BRIEF DESCRIPTION OF THE DRAWINGS
[0055] Embodiments of the invention will now be described with
reference to the accompanying figures in which:
[0056] FIG. 1 is a schematic diagram representing the hardware
architecture of an embodiment of the invention;
[0057] FIGS. 2a and 2b are screen shots of the user interface of an
embodiment of the invention, showing the embodiment in use;
[0058] FIG. 3 is a schematic illustration of the operation of an
embodiment of the invention in response to a user input;
[0059] FIG. 4 is a schematic diagram of the functional elements of
the system;
[0060] FIG. 5 is a flow chart illustrating the embodiment of the
invention processing data to produce or maintain a list of user
interests;
[0061] FIG. 6 is a schematic representation of the processing of
the list of interests of FIG. 5 into a plurality of fuzzy sets.
DESCRIPTION OF THE EMBODIMENTS
[0062] With reference to FIG. 1, a conventional personal computer
(PC) 101 is connected to a network 103 such as a wide area network
(WAN) or, more specifically, the Internet. Another computer 105 is
connected to the WAN 103 and acts as a server computer. The
computers 101, 105 may be connected to the WAN 103 via a Local Area
Network (LAN) 107 coupled with the access to a gateway server
computer (not shown) that enables the computers 101, 105 to access
to the WAN 103. Alternatively, the connection 107 may be provided
via home Internet access such as broadband and telephone line based
access. The PC computer 101, also referred to as the client
machine, is arranged to access the server computer 105. The client
machine 101 has software to be able to access the WAN 103. The
computer 101 has an operating system (e.g. Microsoft Windows.TM.,
Unix, or Linux) and a web browser (e.g. Microsoft Internet
Explorer.TM., or Netscape Navigator.TM.).
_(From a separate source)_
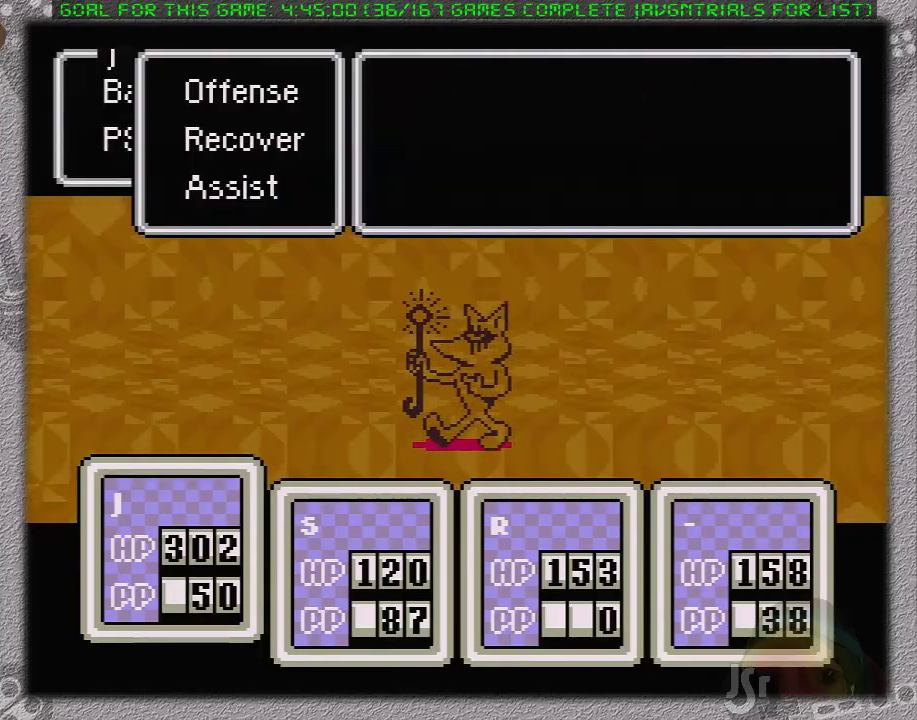
{"buttons": [], "events": [[50, "A", "down"], [50, "DPAD_UP", "up"], [200, "A", "up"], [333, "DPAD_DOWN", "down"], [433, "DPAD_DOWN", "up"]]}
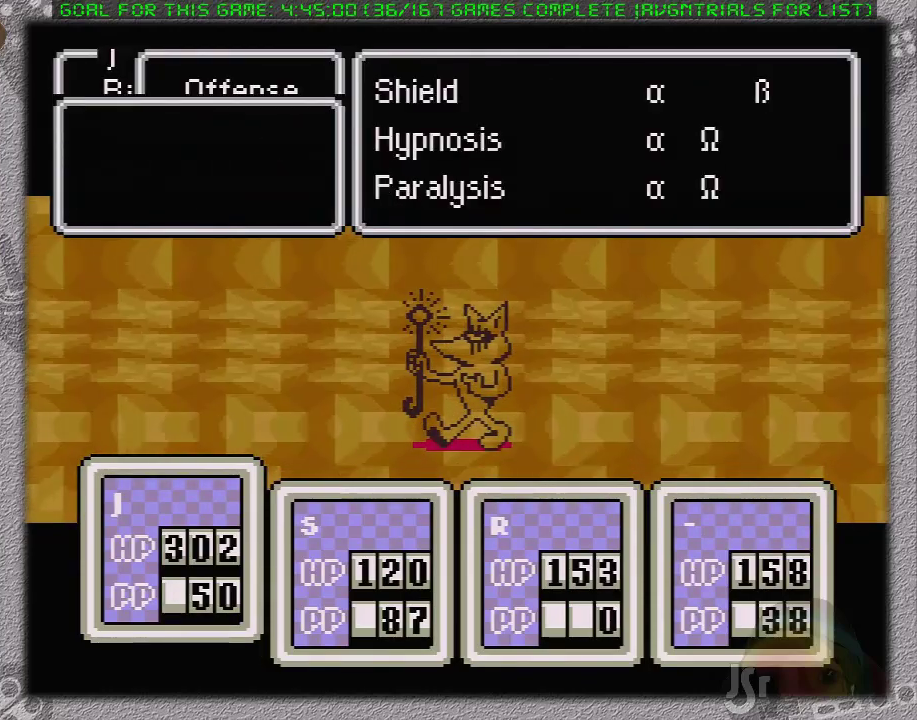
{"buttons": [], "events": [[50, "A", "down"], [200, "A", "up"], [333, "A", "down"], [500, "A", "up"]]}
[0063] An overview of the user interaction with the system will now
be described with reference to FIGS. 2a & 2b. On initiation of
the system via a web browser the user is presented with a start
page 201 as shown in FIG. 2a. The user can enter a query into the
system from a "Search for" box 203 provided. In this example the
user enters the acronym for the British Broadcasting Corporation
"BBC". A "Search" button 205 instructs the search engine to execute
the entered query. In response to this the system returns a list
207 of alternative keywords as shown in FIG. 2b. In this example
the list of keywords 207 comprises the acronyms for some
alternative television companies "Granada" and "ITV" as well as the
original entry of "BBC". The list of keywords 207 is provided to
assist the users perform a better search. The user can select one
or more of the keywords from the list 207 to refine their query and
then use the "Refine" button 209 to submit the query. The selection
can be either positive or negative i.e. the keywords can be
included in the query or specifically excluded via alternative
selection indicators 211.
[0064] As described above, the system returns the list 207 of
alternative keywords prior to retrieving the search results.
Alternatively, the system may be arranged to return the results as
would be expected from a conventional search engine. Along with the
set of results, the application would return the list 207 of
alternative keywords.
[0065] The process described above with reference to FIGS. 2a &
2b is summarised in FIG. 3. The user 301 enters the query into the
system 303 at step 305 and system 303 then accesses the user
profile 307 for that user at step 309. The system then generates a
list of keywords from the profile 307 at step 311 and returns them
to the user 301 at step 313 as described above with reference to
FIG. 2b. The user makes their choice of refining the search using
the list 207 of keywords and the system executes the query or
search at step 315 taking into account the users refinements using
the search engine 317 and the database 319. The results are then
displayed to the user at step 321 via the system front end.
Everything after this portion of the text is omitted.